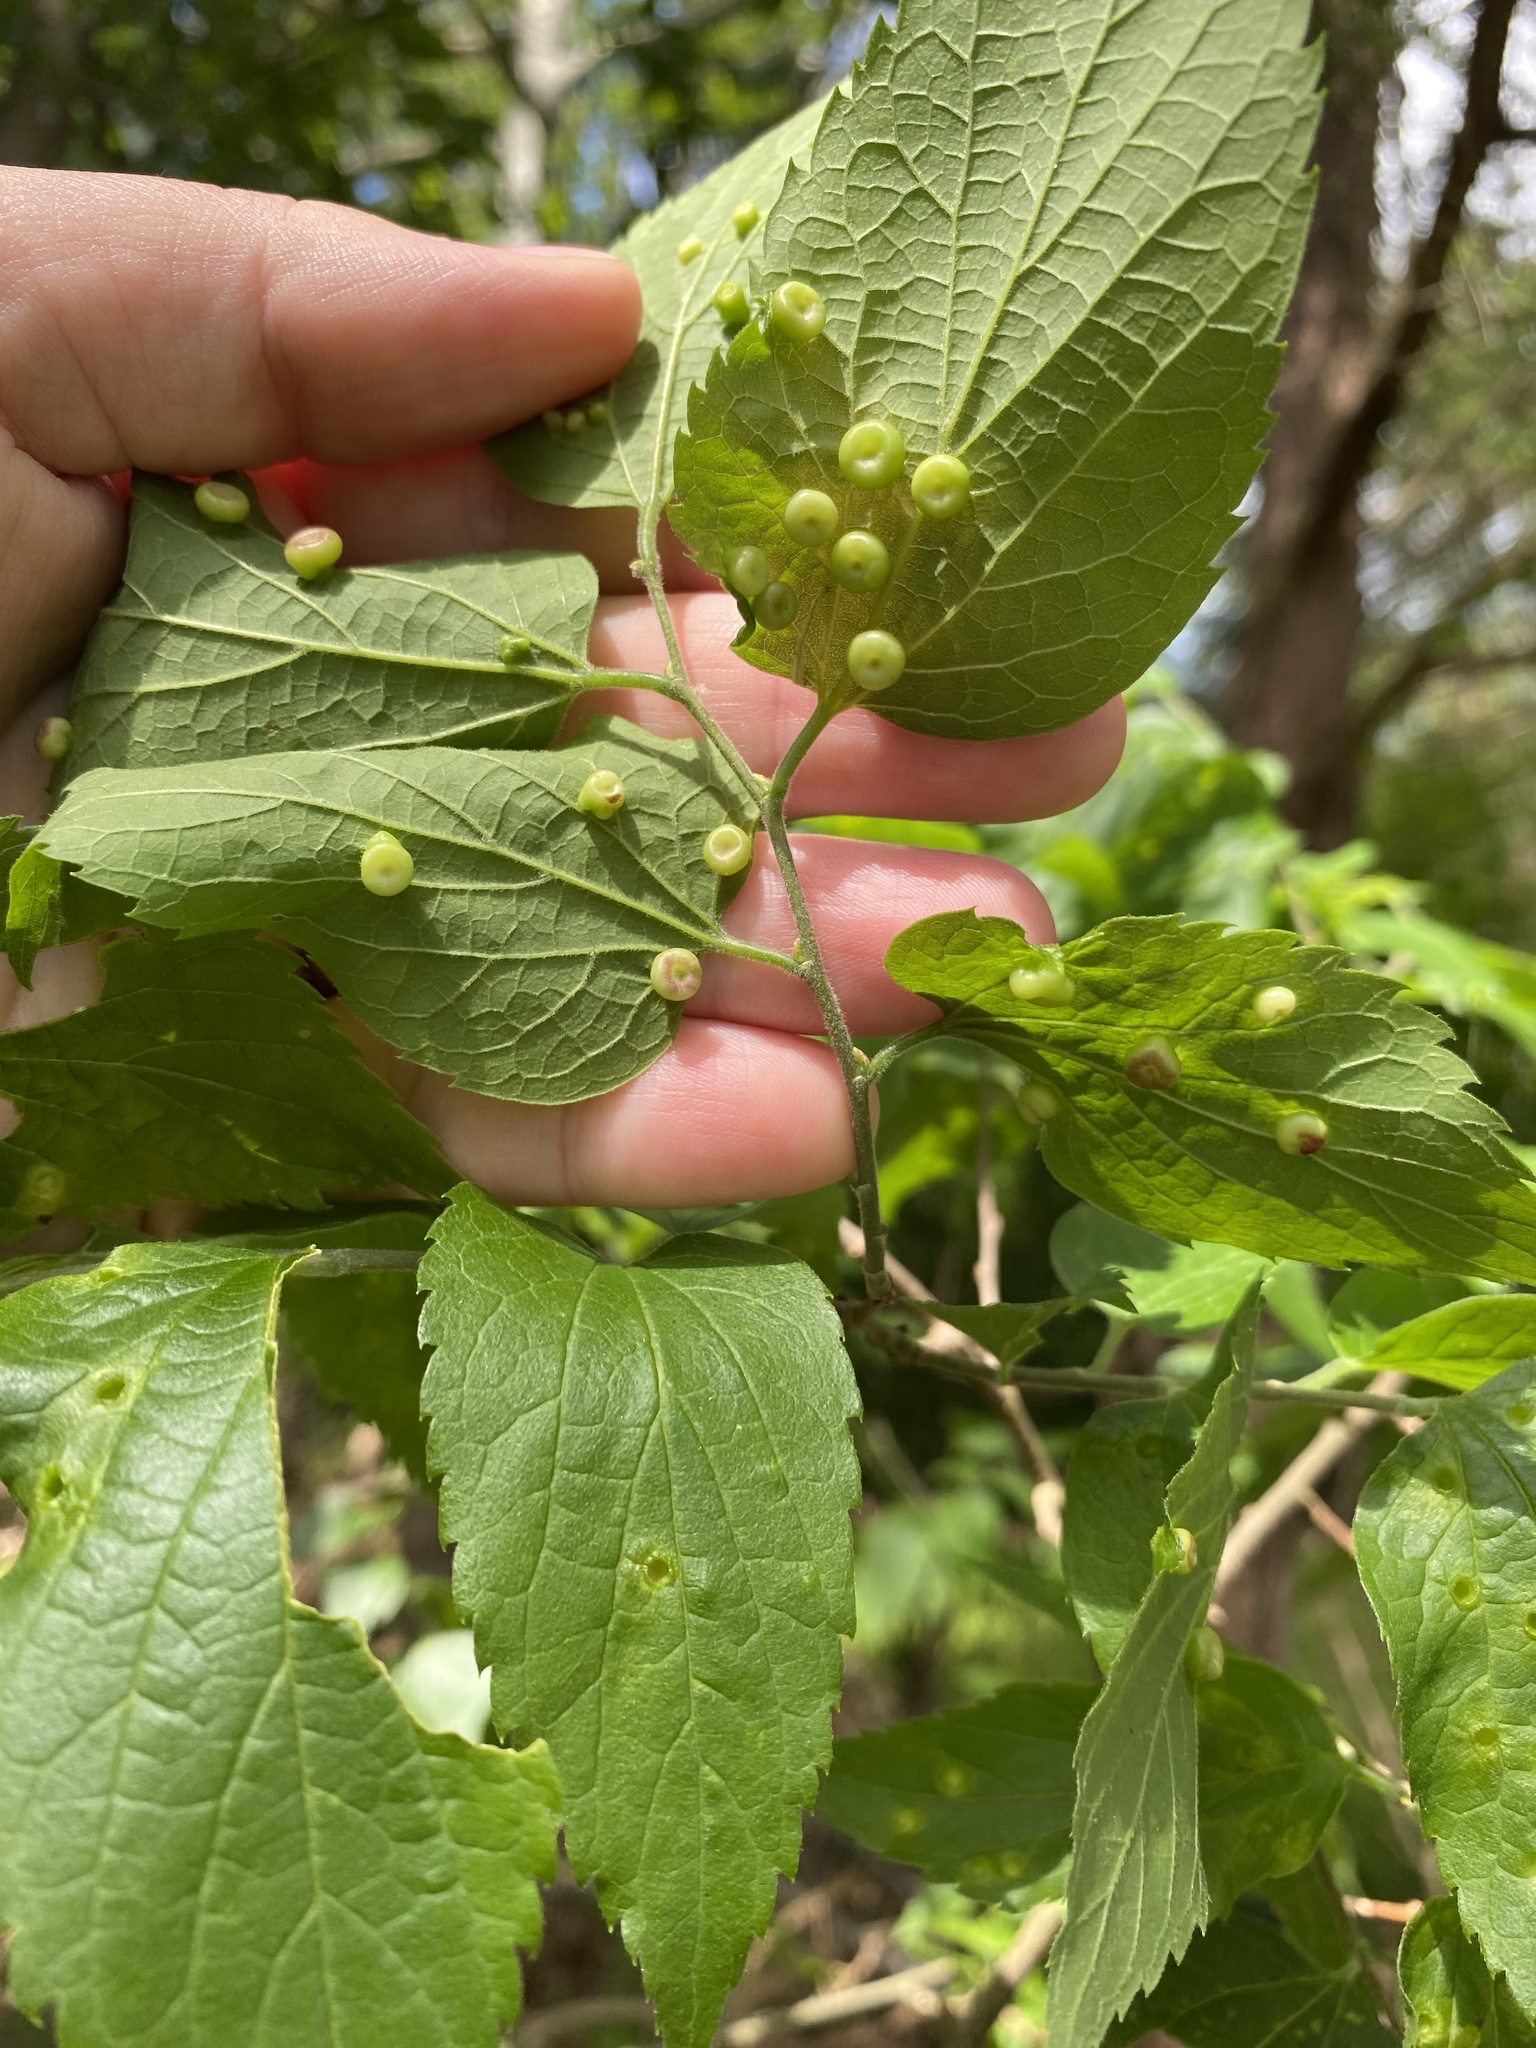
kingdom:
==
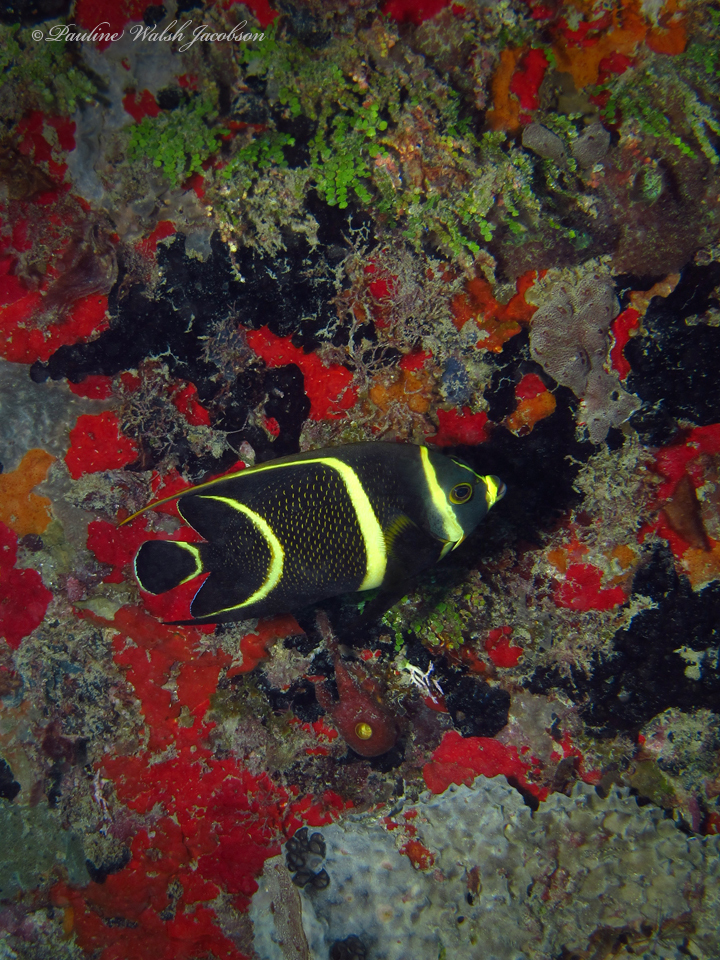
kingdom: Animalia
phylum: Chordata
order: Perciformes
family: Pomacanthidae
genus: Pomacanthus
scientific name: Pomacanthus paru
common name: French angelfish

* _DIRECTIVE_: Write out again, unchanged, everything in the data from the line containing "phylum: Chordata" down to the line containing "common name: French angelfish", including both of those lines.

* _OUTPUT FOR THIS EXERCISE_:
phylum: Chordata
order: Perciformes
family: Pomacanthidae
genus: Pomacanthus
scientific name: Pomacanthus paru
common name: French angelfish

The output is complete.